Data for the task: Begin
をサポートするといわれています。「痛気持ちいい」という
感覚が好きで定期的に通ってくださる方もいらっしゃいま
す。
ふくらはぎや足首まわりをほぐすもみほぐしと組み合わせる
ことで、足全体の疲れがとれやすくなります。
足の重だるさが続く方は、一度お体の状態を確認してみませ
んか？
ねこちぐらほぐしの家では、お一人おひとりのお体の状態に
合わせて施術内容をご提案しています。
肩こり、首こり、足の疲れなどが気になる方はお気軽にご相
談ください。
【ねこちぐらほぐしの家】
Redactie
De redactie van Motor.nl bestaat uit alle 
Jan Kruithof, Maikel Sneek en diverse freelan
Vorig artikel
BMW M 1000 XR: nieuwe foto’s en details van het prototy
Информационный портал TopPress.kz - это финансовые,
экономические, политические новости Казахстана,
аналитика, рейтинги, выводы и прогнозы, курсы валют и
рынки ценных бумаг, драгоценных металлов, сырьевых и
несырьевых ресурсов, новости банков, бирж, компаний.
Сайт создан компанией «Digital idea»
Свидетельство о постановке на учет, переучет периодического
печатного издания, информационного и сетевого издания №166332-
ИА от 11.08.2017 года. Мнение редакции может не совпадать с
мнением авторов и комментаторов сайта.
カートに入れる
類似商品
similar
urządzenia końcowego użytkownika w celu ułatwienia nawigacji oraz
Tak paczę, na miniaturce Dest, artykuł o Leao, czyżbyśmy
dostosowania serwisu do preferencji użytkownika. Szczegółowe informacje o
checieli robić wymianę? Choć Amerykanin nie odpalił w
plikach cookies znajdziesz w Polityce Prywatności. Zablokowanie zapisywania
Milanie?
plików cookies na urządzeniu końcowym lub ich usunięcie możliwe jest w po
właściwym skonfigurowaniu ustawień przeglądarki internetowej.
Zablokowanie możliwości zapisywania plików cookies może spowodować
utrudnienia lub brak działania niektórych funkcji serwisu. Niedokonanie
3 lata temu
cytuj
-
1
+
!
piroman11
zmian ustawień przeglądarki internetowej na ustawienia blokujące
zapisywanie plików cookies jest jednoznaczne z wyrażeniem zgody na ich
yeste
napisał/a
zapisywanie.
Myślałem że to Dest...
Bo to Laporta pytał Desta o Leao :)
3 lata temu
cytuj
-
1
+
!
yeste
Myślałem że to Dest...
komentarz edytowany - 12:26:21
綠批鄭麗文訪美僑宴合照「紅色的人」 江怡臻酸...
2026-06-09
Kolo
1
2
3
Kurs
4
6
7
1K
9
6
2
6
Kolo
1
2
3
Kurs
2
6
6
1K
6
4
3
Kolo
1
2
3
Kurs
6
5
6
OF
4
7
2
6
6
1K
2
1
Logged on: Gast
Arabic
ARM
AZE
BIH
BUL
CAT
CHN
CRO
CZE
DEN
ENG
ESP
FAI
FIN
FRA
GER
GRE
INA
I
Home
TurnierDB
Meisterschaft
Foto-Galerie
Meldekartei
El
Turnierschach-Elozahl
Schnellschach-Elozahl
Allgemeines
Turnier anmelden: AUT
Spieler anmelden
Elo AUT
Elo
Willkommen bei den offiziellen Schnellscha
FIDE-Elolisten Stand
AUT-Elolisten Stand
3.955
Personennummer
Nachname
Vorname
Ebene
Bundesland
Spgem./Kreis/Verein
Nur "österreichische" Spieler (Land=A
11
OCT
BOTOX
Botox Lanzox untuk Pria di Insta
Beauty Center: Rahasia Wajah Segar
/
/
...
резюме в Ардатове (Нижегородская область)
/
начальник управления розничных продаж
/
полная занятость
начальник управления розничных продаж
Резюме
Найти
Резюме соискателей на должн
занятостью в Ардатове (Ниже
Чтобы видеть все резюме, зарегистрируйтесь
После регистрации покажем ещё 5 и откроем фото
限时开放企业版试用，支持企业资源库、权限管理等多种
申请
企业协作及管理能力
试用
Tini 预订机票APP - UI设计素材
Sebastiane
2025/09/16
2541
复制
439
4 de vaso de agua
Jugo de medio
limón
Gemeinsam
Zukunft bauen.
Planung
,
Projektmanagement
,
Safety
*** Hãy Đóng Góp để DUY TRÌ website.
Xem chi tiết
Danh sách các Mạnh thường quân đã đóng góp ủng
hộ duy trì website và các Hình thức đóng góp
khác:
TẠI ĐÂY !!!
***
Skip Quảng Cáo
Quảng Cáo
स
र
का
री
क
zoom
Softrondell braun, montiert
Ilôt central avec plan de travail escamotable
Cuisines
Data for the task: End
_What the task requires:_ Which lines of the records above contain the word "Spieler"? Copy each of them.

_Exercise answer:_
Spieler anmelden
Nur "österreichische" Spieler (Land=A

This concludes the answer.